The current paper is, in essence, about what it would take to fulfill the ideal of legal equality, in light of the fact that a) for reasons I give, formally equal law (i.e., law that treats everyone the same) is impossible, and b) even law that approximates formal equality can exacerbate real-world inequalities.
I'm particularly interested in being screamed at as necessary about the doubtless-gross deficiencies in my account of how we might find the social meaning, or expressive content (and I really need to do a better job of determining if those can be different) of a law.
Thanks so much!
Abstract: This paper develops the egalitarian conception of the rule of law. Its object is to further clarify how we determine whether a society has or does not have the rule of law, and use these clarifications to show that the regulative idea of the rule of law is an important tool in the fight for economic justice.

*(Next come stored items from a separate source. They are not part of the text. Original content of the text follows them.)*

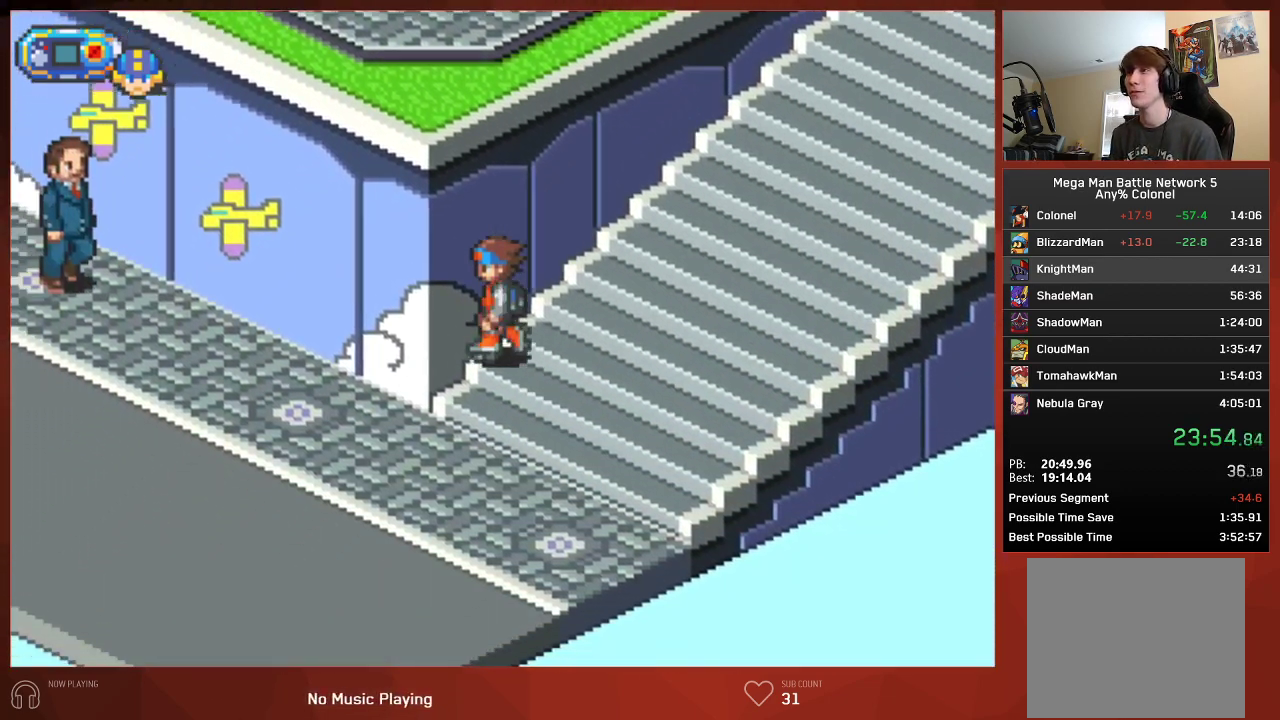
{"buttons": ["CIRCLE", "DPAD_UP"], "left_stick": "center", "right_stick": "center", "events": [[200, "DPAD_LEFT", "up"], [200, "DPAD_UP", "down"]]}
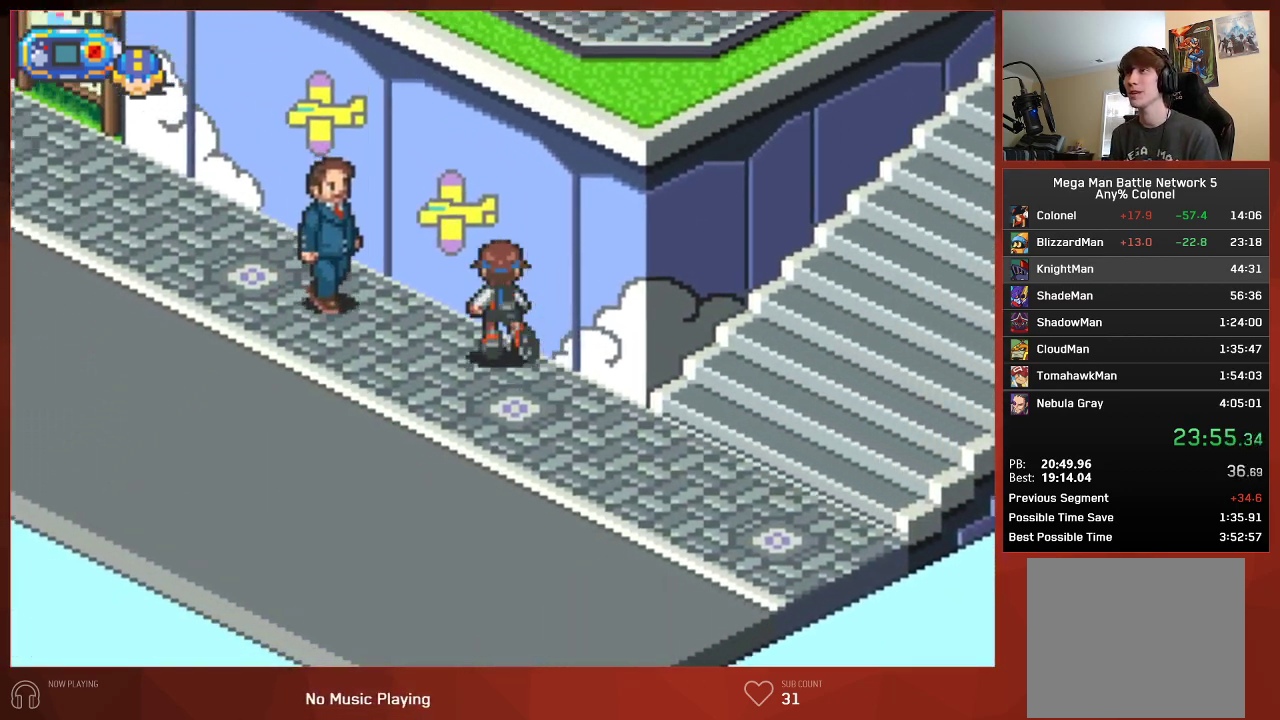
{"buttons": ["CIRCLE", "DPAD_UP"], "left_stick": "center", "right_stick": "center", "events": []}
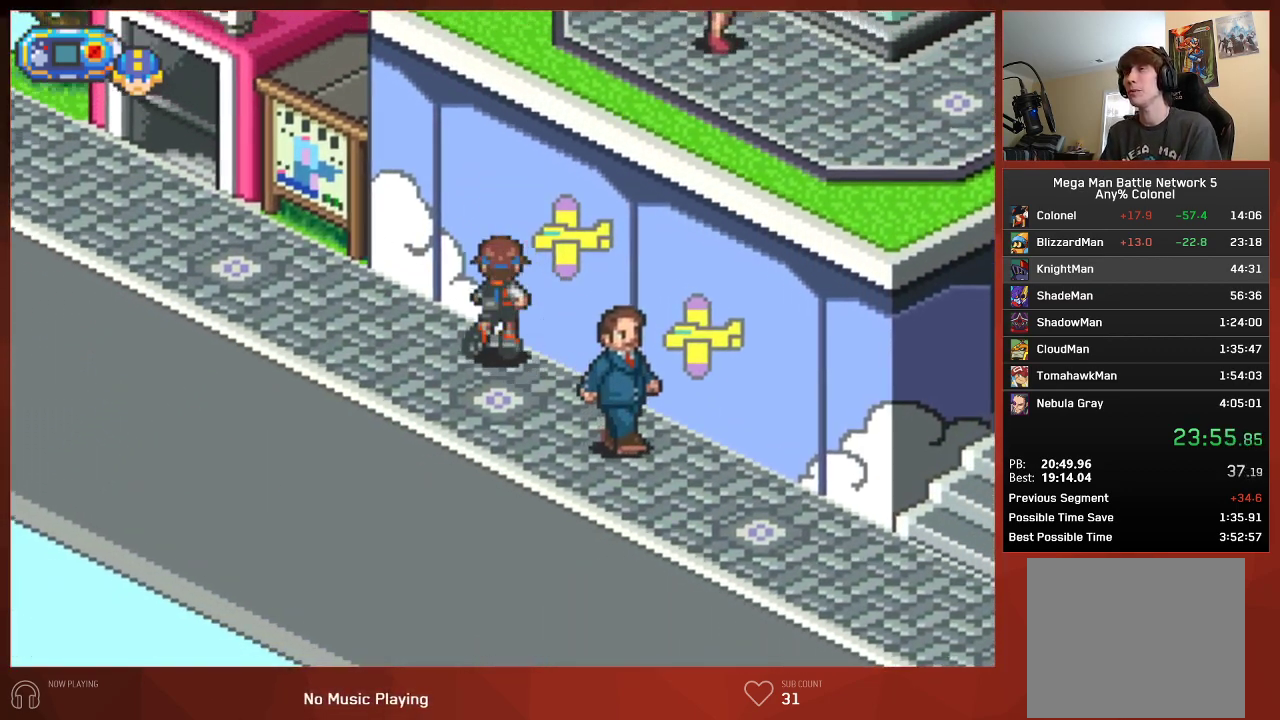
{"buttons": ["CIRCLE", "DPAD_UP"], "left_stick": "center", "right_stick": "center", "events": []}
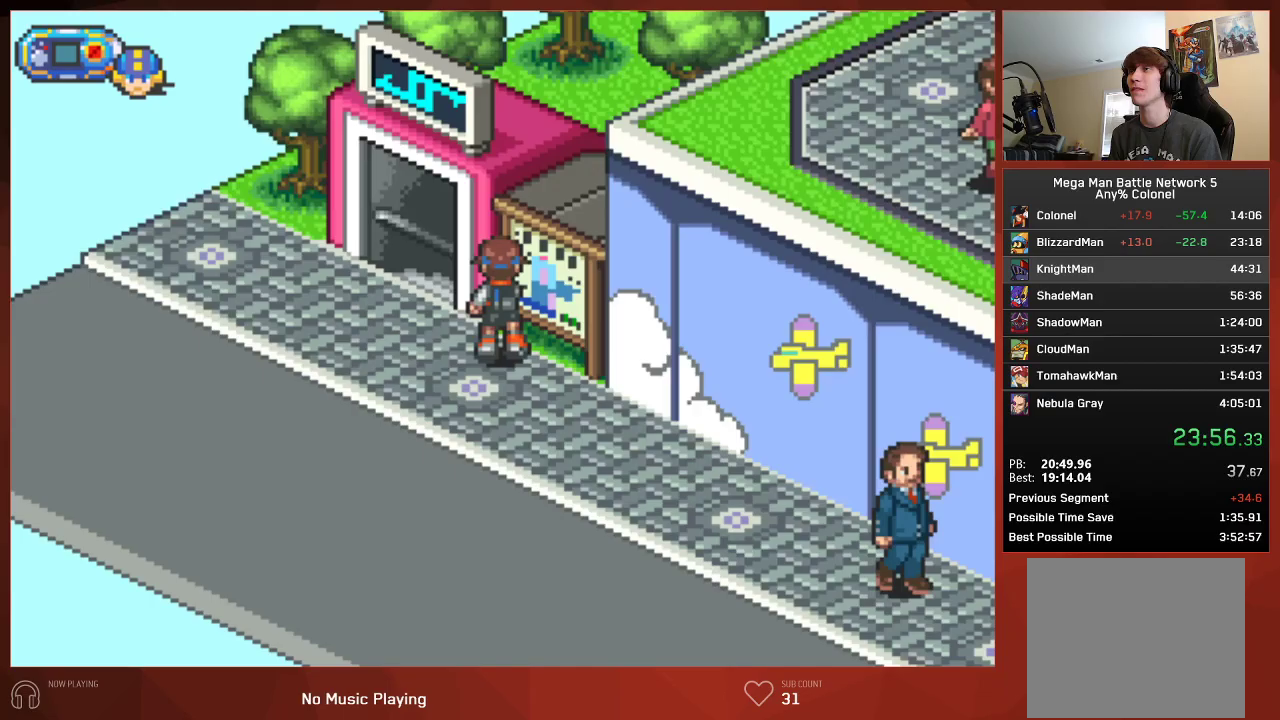
{"buttons": ["CIRCLE"], "left_stick": "center", "right_stick": "center", "events": [[417, "DPAD_UP", "up"]]}
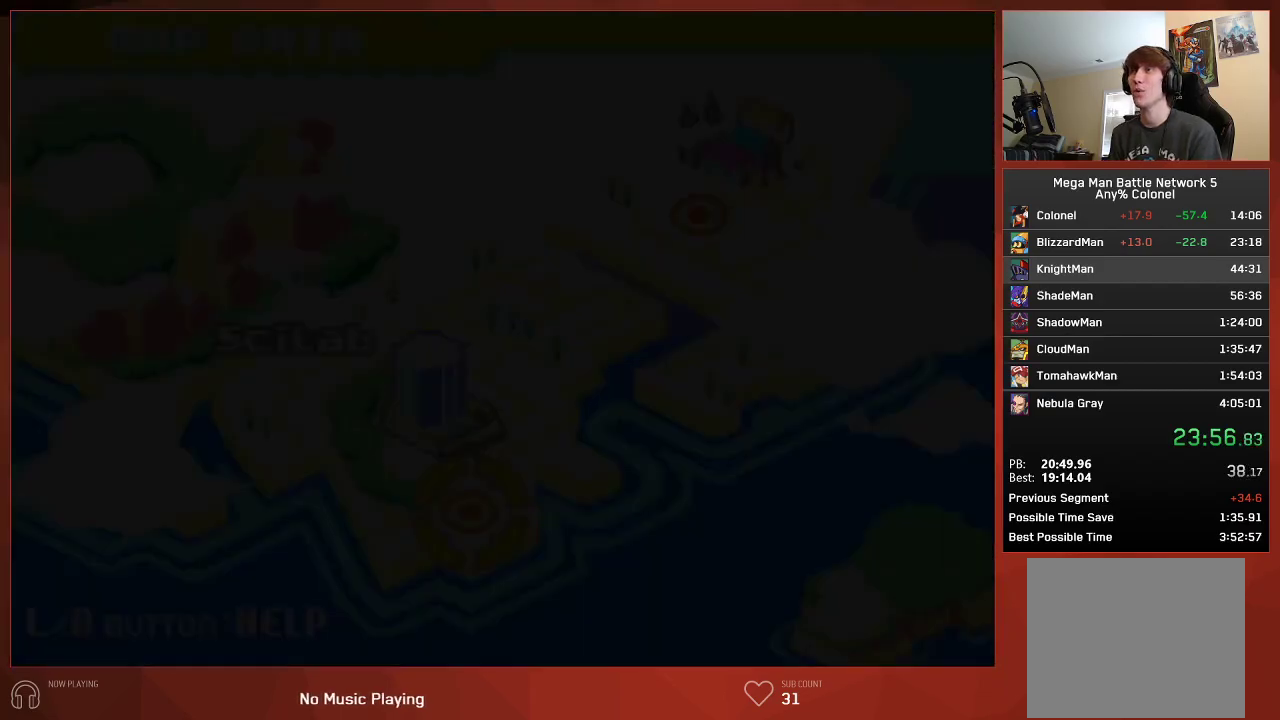
{"buttons": ["CIRCLE"], "left_stick": "center", "right_stick": "center", "events": []}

The paper carries out three tasks. It clarifies what it takes for the state to satisfy the rule of law demand that the laws must be general, that is, they treat all citizens equally. It shows that the evaluation of whether a society comports with the rule of law does not depend solely on facts about the legal system, but also on a host of other non-legal social facts, particularly, the extent to which some members of society are the victims of (non-legal) injustice. And, it shows that the rule of law generates a critique of economic injustice. It follows that the traditional association of the rule of law with the political right, and its critique from the left, are misguided.
-Paul
Here, finally, are the group's rules and guidelines:
- The paper is posted over at Dropbox.com.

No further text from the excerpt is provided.